This is pretty off-topic for the original topic, but I wanted to share with you our joint custody arrangement over a distance (in our case a much bigger distance, but somewhat applicable).
We (the ones who moved) share equally the cost of transportation for school breaks (the parent pays for the transportation required to start their parenting time... so we pay the cost to get her from mom and mom pays the cost to get her from us). We pay 100% of the transportation for any other visit (and the year mom wanted a mid-summer visit, she paid the full cost of that travel). We are not within driving distance by any stretch of the imagination, but besides school breaks we have one weekend a month (with priority for 3-day-weekends if one is available) plus an additional 2 one-week periods during the school year (exercised in mom's state because she has to still attend school). We have to give 30 days notice for which weekend, 45 days notice for the two weeks, and mom has to give 45 days notice for any weekends she wants to claim for her own (so, for example, if they have a big family event and she doesn't want my husband to exercise his parenting time that weekend). We have to be flexible because we are buying plane tickets, but if we were driving it might work better to set a specific weekend (mom isn't always super thrilled she can only plan her weekends 30 days in advance). Mom is (theoretically) required to be flexible regarding additional visits, but the reality is that, when we are already spending $400-$1000/month in transportation, additional visits aren't really practical.
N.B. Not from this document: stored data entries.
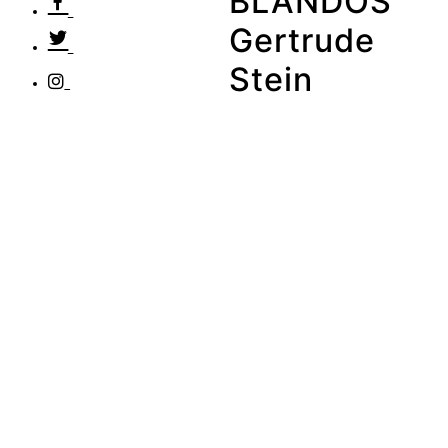
BLANDOS
Gertrude
Stein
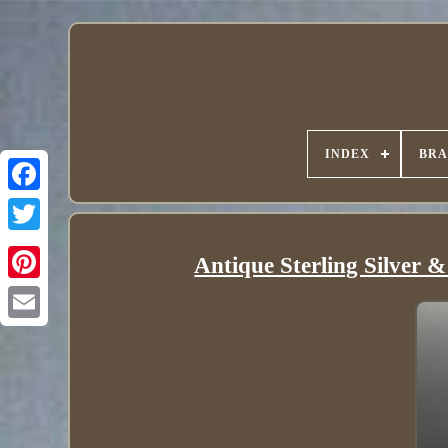
INDEX
BR
Antique Sterling Silver 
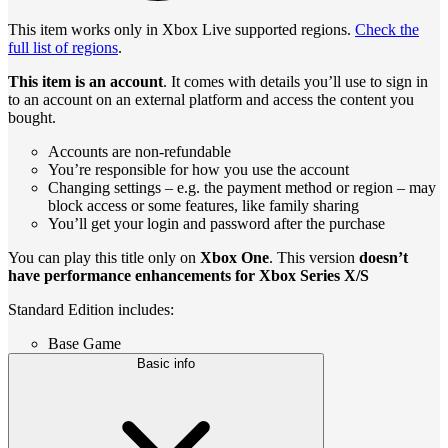
This item works only in Xbox Live supported regions.
Check the
full list of regions
.
This item is an account
. It comes with details you’ll use to sign in
to an account on an external platform and access the content you
bought.
Accounts are non-refundable
You’re responsible for how you use the account
Changing settings – e.g. the payment method or region – may
block access or some features, like family sharing
You’ll get your login and password after the purchase
You can play this title only on
Xbox One
. This version
doesn’t
have performance enhancements for Xbox Series X/S
Standard Edition includes:
Base Game
Basic info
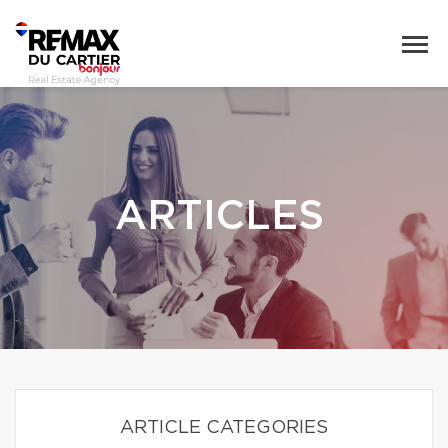
ARTICLES
ARTICLE CATEGORIES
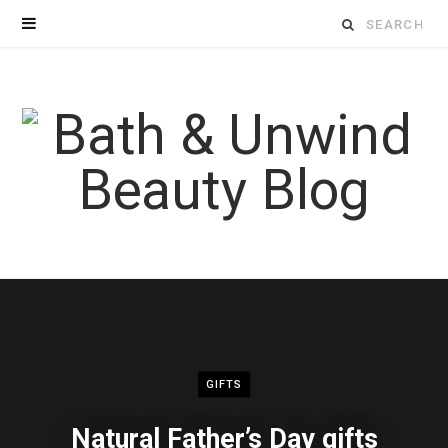
Search
for:
GIFTS
Natural Father’s Day gifts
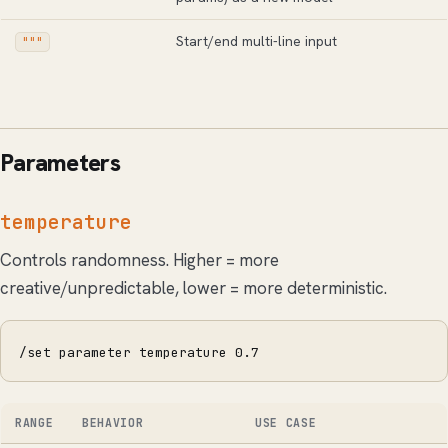
Start/end multi-line input
"""
Parameters
temperature
Controls randomness. Higher = more
creative/unpredictable, lower = more deterministic.
/set parameter temperature 0.7
RANGE
BEHAVIOR
USE CASE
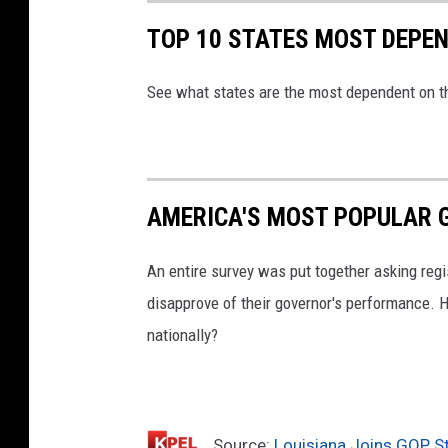
TOP 10 STATES MOST DEPE
See what states are the most dependent on t
AMERICA'S MOST POPULAR
An entire survey was put together asking regi
disapprove of their governor's performance. H
nationally?
Source:
Louisiana Joins GOP S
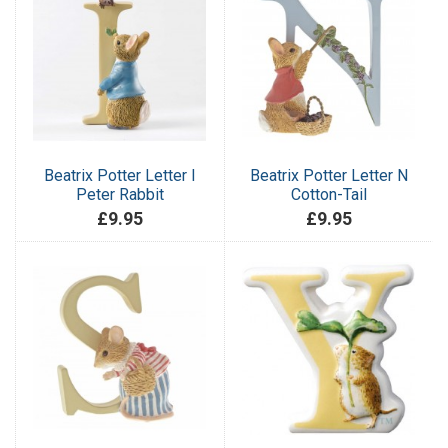
Beatrix Potter Letter I
Beatrix Potter Letter N
Peter Rabbit
Cotton-Tail
£9.95
£9.95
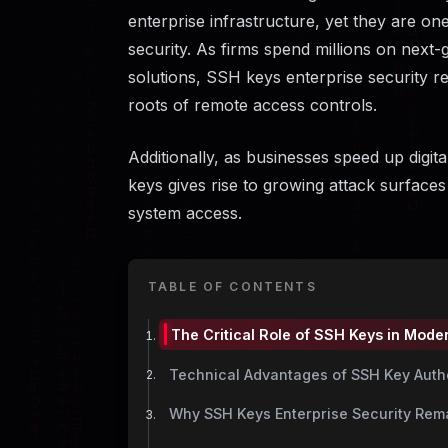
enterprise infrastructure, yet they are on
security. As firms spend millions on next-
solutions, SSH keys enterprise security re
roots of remote access controls.
Additionally, as businesses speed up digi
keys gives rise to growing attack surfaces
system access.
TABLE OF CONTENTS
The Critical Role of SSH Keys in Moder
Technical Advantages of SSH Key Auth
Why SSH Keys Enterprise Security Rema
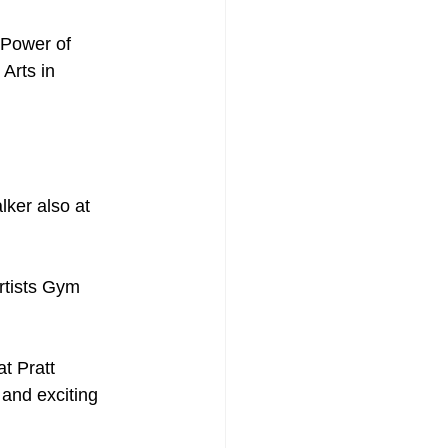
 Power of 
Arts in 
ker also at 
rtists Gym
t Pratt 
and exciting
Personally, I would propose something similar-- one weekend a month at mom's, and additional visits in the kids' hometown if mom chooses, with reasonable notice. That means the kids are only having to make the trip once a month, but they can see mom more frequently if she were willing to put in the effort. Personally, since she is moving, I would ask her to handle the transportation on her weekends, but that's probably where I'd be willing to compromise and offer to meet halfway once a month. Then for school vacations, I would share the cost and driving.
Also, we were granted EVERY school break, in its entirety, but we think it is important for my step-daughter to spend some holiday and vacation time with her mom's family. So we give up half of Christmas break every other year and 1-2 weeks in the summer so she can have that time. You might want to consider if that is something you would want to have as well... while you certainly want to maximize the time they get with mom, I would caution against you guys NEVER having any vacation or holiday time with the kids, especially as your family starts to expand and you want all the kids to be part of those holiday and vacation memories.
For us, child support is calculated based on the state calculator, regardless of what one parent or the other wants or feels like. In our state, child support is calculated separately from custody. If it were me, I would make a custody agreement that doesn't mention child support (mom will think she is getting out of it because you aren't mentioning it), then file for child support after you have a custody agreement. I'm not saying this to promote dishonesty or some sort of trickery, but because the child support discussion should be separate from the negotiations about visitation (so neither person should be able to use it as leverage), and if you file for it through the child support agency it will be calculated based on the factors your state considers appropriate, not what one parent or the other decides they feel like paying or receiving, and they are based on actual documented income, not a guess or a fictional disclosed amount.